New Jersey Gov. Phil Murphy sent a letter to major studios in an effort to lure projects to the state.

Georgia's potential loss could be New Jersey's gain. At least that's what the Garden State hopes.

Amid backlash to Georgia's newly passed voting law, New Jersey is attempting to poach business from the Peach State. On Thursday, Gov. Phil Murphy sent a letter to some of the major studios, including Netflix, Disney and Warner Bros., condemning the election law, which ushers in more rigid voter restrictions like ID requirements for absentee voting, limiting the number of ballot drop boxes, and making it illegal to give food and water to voters in line.

"I’ve watched the recent decisions coming from the Georgia State House with disappointment. Restricting the right to vote is more than just wrong, it’s un-American," he wrote, in a letter obtained by The Hollywood Reporter. "These voting restrictions have thrust Georgia into the national spotlight, with the vast majority seeing the State’s decision as an attack on people of color by a Governor and Legislature willing to do anything to stay in power."

He then went on to sell them on the state's 30 percent tax credit on film projects, which is on par with Georgia's generous tax incentives, and also note a 40 percent subsidy for any brick-and-mortar studio development in the state. "Our new $14.5 billion economic incentive package makes the Garden State just as competitive as Georgia to attract film and television production businesses," he wrote, adding that there's ample opportunity for growth in New Jersey’s entertainment and production industries. "One thing is clear: when it comes to social policies, corporate responsibility, and — not to be overlooked — economic opportunity, New Jersey is now a top contender for your business." (The Wall Street Journal was the first to report Gov. Murphy's letter to the studios.)
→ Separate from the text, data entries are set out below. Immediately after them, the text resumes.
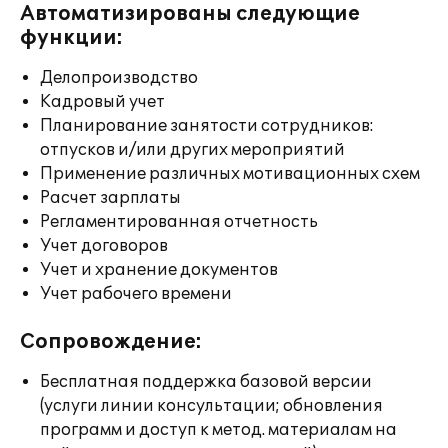
Автоматизированы следующие
функции:
Делопроизводство
Кадровый учет
Планирование занятости сотрудников:
отпусков и/или других мероприятий
Применение различных мотивационных схем
Расчет зарплаты
Регламентированная отчетность
Учет договоров
Учет и хранение документов
Учет рабочего времени
Сопровождение:
Бесплатная поддержка базовой версии
(услуги линии консультации; обновления
программ и доступ к метод. материалам на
Earlier this week, Murphy signed a law that authorizes nine days of early in-person voting for general elections. Georgia, however, currently allows for 17 days of early voting, according to Gov. Brian Kemp. "Congratulations to the state of New Jersey on now having 9 days of early voting!" Kemp tweeted to Murphy after the law passed. "Georgia has 17 mandatory days of early voting with two additional optional Sundays."

Kemp has maintained that Georgia's new law should give voters more confidence in the state's electoral system. "Governor Kemp has consistently said that he wants to make it easy to vote and hard to cheat. Thanks to his leadership as Secretary of State and now as Governor, elections in the Peach State are now more accessible and secure than most other states, including New Jersey," said his press secretary, Mallory Blount. "While New Jersey just passed a law with these reforms, Georgia already has online voter registration, automatic voter registration, and no excuse absentee balloting. We also have a minimum of 17 early voting days, while New Jersey only has 9."
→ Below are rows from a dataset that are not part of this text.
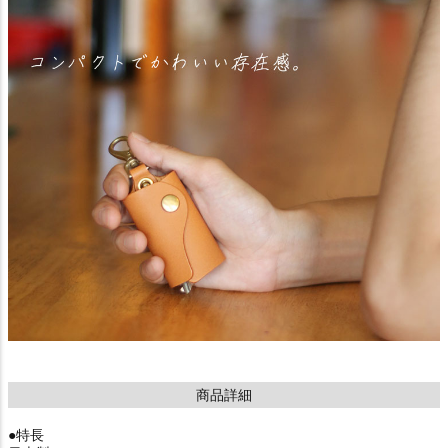
商品詳細
●特長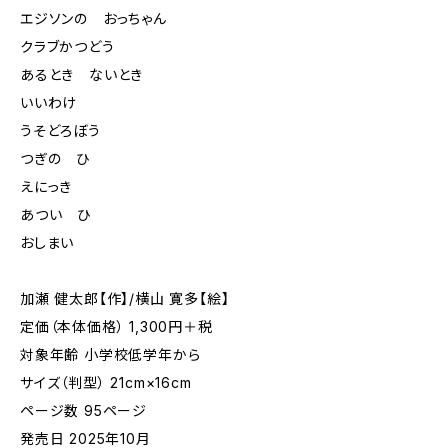
エジソンの おっちゃん
クラブかつどう
あるとき ないとき
いいわけ
うそどろぼう
つぎの ひ
えにっき
あつい ひ
おしまい
加瀬 健太郎【作】/横山 寛多【絵】
定価（本体価格） 1,300円＋税
対象年齢 小学校低学年から
サイズ（判型） 21cm×16cm
ページ数 95ページ
発売日 2025年10月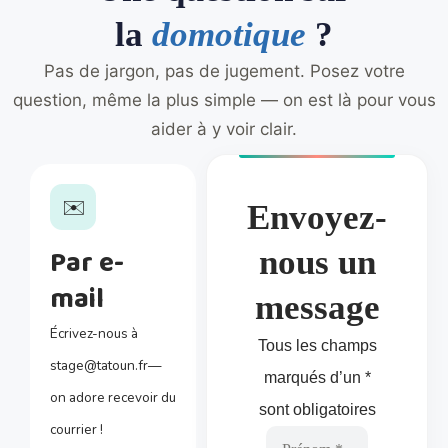
la
domotique
?
Pas de jargon, pas de jugement. Posez votre
question, même la plus simple — on est là pour vous
aider à y voir clair.
✉️
Envoyez-
Par e-
nous un
mail
message
Écrivez-nous à
Tous les champs
stage@tatoun.fr—
marqués d’un *
on adore recevoir du
sont obligatoires
courrier !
Earlier Thursday, ViacomCBS became one of the first studios to clearly condemn the law. "We unequivocally believe in the importance of all Americans having an equal right to vote and oppose the recent Georgia voting rights law or any effort that impedes the ability to exercise this vital constitutional right," said the company. "Increasing voter access and civic engagement is one of ViacomCBS’ core social impact pillars and we will continue to educate the public on the importance of an open and fair voting system through our programming and extensive partnerships with grassroots organizations that promote and increase participation in elections."

Some in Hollywood, including Ford v Ferrari filmmaker James Mangold and Star Wars actor Mark Hamill, have called for a boycott of the state. But in a video posted to Twitter, voting rights advocate Stacey Abrams said there are better ways to protest the law. "To our friends across the country, please do not boycott us," she pleaded. "I understand the passion of those calling for boycotts of Georgia following the passage of SB 202. Boycotts have been an important tool throughout our history to achieve social change. But here's the thing: Black, Latino, AAPI and Native American voters whose votes are the most suppressed under SB 202 are also the most likely to be hurt by potential boycotts of Georgia."

Tyler Perry, who runs his own studio in Atlanta, said Tuesday that he hopes the Department of Justice takes action. "I’m resting my hope in the DOJ taking a hard look at this unconstitutional voter suppression law that harkens to the Jim Crow era," he said. As for pulling business from the state, he seemed to caution against it: "As some consider boycotting, please remember that we did turn Georgia blue and there is a gubernatorial race on the horizon — that’s the beauty of a democracy."